Feynman emphasized this point in his discussion of physical law: symmetries are more easily seen in the Lagrangian framework. The Lagrangian makes the structure of the physical theory transparent.

What Noether Proved

Noether's achievement was to prove rigorously that every continuous symmetry of the Lagrangian implies a conservation law. If the Lagrangian does not depend on some variable, then the quantity conjugate to that variable is conserved.

If the Lagrangian does not depend explicitly on time, then energy is conserved. If it does not depend on position, then momentum is conserved. If it does not depend on angle, then angular momentum is conserved.

The proof uses the calculus of variations, the mathematical framework underlying the principle of least action. Noether showed that the condition for the action to be stationary under a symmetry transformation is precisely the condition that some quantity remains constant over time.

The mathematics involved is sophisticated, but the conceptual point is clear. Symmetries of physical laws necessarily produce conservation laws. This is not a coincidence or approximation but a mathematical theorem of the same status as the Pythagorean theorem in geometry.

Symmetry Groups

Modern physics describes symmetries using the language of group theory. A group is a mathematical structure capturing the idea of transformations that can be combined and reversed.

Consider spatial translations. We can translate by one meter to the left, then by two meters to the left, which is equivalent to translating by three meters to the left. We can reverse a translation: if we move one meter left and then one meter right, we are back where we started. These operations form a group.

Similarly, rotations form a group. We can rotate by 30 degrees and then by 60 degrees, which is the same as rotating by 90 degrees.

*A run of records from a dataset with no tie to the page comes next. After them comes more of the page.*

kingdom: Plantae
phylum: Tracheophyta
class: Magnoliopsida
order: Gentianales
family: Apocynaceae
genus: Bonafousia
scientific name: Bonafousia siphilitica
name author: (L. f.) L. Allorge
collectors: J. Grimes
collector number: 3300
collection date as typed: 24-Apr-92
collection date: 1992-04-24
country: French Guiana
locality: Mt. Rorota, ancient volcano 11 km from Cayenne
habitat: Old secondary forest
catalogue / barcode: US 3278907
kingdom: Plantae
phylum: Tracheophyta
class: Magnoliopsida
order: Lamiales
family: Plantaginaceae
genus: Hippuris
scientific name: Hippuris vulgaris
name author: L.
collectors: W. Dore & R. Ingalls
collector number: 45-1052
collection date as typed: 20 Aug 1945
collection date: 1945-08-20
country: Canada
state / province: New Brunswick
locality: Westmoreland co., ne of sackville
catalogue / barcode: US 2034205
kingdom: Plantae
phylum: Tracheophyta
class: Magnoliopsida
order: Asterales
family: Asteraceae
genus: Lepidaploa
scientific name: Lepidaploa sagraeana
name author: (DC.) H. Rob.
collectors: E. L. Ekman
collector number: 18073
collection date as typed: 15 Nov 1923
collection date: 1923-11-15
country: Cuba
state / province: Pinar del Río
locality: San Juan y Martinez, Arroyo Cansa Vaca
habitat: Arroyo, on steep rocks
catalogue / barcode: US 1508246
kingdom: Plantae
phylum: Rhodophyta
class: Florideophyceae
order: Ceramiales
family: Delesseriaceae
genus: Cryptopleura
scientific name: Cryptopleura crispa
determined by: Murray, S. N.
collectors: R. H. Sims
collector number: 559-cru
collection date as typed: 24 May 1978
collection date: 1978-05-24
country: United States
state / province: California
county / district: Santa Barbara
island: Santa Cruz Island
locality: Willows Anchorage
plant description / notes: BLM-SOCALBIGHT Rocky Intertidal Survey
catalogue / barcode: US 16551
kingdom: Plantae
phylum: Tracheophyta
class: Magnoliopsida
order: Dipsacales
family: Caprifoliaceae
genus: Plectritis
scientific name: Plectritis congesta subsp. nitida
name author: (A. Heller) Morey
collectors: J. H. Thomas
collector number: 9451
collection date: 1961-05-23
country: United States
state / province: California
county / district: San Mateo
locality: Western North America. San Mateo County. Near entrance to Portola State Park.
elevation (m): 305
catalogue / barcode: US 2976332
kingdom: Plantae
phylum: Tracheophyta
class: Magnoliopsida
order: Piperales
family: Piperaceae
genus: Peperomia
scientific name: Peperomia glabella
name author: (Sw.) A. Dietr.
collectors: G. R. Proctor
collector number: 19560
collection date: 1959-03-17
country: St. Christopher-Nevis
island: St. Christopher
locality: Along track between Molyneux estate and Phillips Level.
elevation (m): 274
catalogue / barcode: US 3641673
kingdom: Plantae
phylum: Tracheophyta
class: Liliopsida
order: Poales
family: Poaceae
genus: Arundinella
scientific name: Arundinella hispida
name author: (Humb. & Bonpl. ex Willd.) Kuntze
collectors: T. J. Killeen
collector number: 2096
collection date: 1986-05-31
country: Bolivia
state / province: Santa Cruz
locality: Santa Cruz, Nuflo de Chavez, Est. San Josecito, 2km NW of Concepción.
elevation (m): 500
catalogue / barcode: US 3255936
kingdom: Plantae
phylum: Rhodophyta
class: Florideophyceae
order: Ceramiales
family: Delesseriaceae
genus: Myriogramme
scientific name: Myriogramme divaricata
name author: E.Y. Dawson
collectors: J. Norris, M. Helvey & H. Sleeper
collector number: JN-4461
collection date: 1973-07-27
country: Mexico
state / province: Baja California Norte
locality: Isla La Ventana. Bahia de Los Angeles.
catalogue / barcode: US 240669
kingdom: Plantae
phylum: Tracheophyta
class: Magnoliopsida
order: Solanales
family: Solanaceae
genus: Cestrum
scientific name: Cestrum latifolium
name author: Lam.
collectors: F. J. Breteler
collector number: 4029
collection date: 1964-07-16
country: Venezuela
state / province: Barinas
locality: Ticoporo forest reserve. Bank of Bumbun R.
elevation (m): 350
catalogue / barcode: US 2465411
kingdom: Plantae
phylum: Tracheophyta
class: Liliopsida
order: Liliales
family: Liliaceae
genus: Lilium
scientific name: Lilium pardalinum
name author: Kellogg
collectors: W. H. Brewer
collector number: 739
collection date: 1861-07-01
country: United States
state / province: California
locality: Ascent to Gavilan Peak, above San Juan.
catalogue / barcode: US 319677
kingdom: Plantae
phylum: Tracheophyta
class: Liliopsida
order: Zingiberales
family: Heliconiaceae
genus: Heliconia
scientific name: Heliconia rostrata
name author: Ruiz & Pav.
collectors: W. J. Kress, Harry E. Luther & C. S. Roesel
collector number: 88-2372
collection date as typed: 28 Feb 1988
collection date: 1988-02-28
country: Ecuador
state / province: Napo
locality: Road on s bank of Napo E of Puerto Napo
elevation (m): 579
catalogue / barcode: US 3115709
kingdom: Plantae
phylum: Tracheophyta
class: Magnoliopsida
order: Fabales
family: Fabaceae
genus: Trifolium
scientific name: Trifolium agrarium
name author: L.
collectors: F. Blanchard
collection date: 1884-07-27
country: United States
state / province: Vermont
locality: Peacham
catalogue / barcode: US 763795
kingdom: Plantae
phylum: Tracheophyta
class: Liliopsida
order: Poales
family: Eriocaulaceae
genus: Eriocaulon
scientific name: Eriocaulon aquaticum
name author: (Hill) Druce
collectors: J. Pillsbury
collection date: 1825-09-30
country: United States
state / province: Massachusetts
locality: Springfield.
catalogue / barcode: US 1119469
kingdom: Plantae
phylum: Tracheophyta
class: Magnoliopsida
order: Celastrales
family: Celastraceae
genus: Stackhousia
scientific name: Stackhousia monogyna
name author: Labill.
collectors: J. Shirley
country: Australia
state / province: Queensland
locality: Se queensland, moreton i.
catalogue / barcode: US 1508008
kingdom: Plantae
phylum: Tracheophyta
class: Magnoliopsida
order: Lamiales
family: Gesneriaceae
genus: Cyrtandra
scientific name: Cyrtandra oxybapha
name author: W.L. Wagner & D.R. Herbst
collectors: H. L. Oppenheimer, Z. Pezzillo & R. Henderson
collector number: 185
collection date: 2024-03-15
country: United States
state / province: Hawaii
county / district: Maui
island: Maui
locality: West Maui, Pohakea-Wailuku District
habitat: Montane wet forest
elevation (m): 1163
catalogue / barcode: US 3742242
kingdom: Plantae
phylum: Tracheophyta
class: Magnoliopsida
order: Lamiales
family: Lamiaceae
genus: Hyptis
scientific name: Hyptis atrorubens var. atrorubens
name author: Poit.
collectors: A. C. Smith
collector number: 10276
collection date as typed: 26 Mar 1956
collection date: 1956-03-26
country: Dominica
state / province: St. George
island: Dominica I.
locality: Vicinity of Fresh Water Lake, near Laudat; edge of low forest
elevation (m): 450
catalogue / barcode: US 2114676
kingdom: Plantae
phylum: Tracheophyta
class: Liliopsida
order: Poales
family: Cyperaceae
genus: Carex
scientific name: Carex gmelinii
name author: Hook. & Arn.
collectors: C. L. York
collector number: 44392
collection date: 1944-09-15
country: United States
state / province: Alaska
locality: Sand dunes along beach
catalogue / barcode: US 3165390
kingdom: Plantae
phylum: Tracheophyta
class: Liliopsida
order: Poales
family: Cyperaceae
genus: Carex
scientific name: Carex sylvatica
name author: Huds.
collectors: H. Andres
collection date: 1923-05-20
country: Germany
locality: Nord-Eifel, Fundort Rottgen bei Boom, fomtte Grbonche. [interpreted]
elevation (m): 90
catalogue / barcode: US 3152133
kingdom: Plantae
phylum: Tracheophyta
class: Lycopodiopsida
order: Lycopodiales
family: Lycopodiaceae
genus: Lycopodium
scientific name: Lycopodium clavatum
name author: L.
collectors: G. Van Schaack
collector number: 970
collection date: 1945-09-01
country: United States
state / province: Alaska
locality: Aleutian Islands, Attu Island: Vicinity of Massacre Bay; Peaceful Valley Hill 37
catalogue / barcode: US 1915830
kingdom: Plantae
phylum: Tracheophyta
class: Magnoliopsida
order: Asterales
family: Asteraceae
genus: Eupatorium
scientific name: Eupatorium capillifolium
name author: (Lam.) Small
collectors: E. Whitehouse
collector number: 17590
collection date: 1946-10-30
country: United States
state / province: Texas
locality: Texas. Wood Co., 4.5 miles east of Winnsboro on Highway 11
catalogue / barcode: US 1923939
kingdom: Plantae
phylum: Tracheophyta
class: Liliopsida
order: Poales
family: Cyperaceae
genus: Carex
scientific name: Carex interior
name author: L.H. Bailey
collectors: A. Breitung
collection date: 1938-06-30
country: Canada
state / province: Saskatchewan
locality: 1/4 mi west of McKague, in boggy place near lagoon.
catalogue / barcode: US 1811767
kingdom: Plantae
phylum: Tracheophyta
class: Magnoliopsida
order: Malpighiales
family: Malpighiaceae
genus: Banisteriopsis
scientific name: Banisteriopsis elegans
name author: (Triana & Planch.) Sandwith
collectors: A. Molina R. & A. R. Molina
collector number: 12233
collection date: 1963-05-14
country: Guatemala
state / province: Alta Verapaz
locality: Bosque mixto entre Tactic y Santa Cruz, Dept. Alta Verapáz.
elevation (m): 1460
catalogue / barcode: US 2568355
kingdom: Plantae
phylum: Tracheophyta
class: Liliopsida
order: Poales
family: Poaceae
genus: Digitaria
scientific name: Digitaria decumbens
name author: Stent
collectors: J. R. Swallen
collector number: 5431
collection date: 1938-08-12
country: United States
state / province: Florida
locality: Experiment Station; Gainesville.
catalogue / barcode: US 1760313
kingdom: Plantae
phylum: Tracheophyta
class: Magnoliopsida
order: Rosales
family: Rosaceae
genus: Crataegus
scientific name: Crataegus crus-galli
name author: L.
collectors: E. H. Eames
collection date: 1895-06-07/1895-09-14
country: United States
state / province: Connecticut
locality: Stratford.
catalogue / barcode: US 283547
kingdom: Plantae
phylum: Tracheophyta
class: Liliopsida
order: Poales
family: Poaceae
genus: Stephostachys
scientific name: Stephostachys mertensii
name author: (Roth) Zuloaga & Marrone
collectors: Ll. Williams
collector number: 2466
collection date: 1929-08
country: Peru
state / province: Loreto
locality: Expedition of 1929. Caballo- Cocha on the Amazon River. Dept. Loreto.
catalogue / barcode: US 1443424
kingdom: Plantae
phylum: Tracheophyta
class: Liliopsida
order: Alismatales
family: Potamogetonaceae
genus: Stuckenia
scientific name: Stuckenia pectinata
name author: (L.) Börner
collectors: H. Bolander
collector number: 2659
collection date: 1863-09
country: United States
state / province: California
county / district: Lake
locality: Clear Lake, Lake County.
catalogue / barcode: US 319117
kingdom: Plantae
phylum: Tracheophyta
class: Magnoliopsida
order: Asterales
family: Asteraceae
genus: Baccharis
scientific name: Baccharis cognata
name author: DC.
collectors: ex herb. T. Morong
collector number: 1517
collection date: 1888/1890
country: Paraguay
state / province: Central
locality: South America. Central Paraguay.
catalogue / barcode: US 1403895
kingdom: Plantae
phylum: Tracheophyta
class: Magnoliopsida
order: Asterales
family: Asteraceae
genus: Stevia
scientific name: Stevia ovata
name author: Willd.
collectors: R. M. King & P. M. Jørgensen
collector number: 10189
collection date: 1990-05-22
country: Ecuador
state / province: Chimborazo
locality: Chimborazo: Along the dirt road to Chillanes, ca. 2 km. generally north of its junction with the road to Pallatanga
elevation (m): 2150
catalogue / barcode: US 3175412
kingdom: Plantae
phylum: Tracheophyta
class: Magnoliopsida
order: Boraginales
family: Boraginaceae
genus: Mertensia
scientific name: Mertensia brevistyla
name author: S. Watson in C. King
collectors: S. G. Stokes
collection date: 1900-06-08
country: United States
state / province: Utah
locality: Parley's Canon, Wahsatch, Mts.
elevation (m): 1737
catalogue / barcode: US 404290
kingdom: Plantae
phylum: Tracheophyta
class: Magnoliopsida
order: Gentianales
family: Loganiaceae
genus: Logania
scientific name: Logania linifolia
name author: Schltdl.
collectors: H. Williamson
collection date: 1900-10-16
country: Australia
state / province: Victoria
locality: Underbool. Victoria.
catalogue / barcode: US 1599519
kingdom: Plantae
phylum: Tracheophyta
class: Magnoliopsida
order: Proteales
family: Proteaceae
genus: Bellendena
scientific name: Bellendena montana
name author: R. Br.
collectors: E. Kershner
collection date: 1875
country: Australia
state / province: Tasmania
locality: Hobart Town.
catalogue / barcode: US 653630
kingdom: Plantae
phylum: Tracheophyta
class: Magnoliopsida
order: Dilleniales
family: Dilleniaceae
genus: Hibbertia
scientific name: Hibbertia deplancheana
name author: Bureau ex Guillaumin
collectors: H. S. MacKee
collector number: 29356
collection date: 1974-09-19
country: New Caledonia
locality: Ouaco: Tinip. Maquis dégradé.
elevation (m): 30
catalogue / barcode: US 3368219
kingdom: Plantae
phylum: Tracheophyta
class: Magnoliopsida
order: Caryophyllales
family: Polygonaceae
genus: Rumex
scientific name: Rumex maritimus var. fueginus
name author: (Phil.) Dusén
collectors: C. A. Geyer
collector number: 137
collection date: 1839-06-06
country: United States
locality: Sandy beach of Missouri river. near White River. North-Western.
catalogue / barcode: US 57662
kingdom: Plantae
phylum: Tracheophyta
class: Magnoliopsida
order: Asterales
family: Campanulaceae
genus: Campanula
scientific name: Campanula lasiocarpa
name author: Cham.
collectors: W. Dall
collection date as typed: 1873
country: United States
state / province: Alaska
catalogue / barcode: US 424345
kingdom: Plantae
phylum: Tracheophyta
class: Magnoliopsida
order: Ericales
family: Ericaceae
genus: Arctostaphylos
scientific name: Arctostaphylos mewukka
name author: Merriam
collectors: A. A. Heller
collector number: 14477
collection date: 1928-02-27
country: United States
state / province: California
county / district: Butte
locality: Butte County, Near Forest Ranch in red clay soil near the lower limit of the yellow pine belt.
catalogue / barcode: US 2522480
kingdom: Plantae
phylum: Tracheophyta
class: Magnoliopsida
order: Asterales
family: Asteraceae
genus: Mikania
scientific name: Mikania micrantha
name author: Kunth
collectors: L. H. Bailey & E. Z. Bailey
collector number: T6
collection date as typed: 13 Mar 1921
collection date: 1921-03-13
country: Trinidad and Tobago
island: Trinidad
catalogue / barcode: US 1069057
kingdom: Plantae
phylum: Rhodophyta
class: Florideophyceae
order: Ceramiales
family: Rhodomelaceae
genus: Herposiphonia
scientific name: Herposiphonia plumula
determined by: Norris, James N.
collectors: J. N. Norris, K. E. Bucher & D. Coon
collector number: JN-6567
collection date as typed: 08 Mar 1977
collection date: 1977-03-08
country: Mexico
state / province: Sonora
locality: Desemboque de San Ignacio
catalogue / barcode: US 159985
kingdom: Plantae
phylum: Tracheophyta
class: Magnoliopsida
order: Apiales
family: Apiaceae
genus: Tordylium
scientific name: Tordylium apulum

We can reverse a rotation by rotating the opposite direction by the same amount.

Time translations also form a group. Advancing time by one second and then by another second is the same as advancing time by two seconds. We can conceptually reverse time, running events backward.

The mathematical structure of these groups determines the properties of the corresponding conservation laws. The fact that spatial translations form a three-dimensional group (we can translate in three independent directions) corresponds to momentum being a three-component vector. The structure of the rotation group determines the properties of angular momentum.

This group-theoretic perspective, which Noether helped pioneer, became essential for 20th-century physics. Modern particle physics is largely organized around symmetry groups. The Standard Model of particle physics is built on certain symmetry groups, and the particles and forces emerge as consequences of these symmetries, much as conservation laws emerge from spacetime symmetries through Noether's theorem.

Notes

¹ Einstein's obituary for Emmy Noether was published as a letter to the editor in the New York Times on May 5, 1935.

² From 1819 to 1931, there was a university bathhouse that was reserved for male members of the Göttingen University (students, lecturers, professors, and their sons).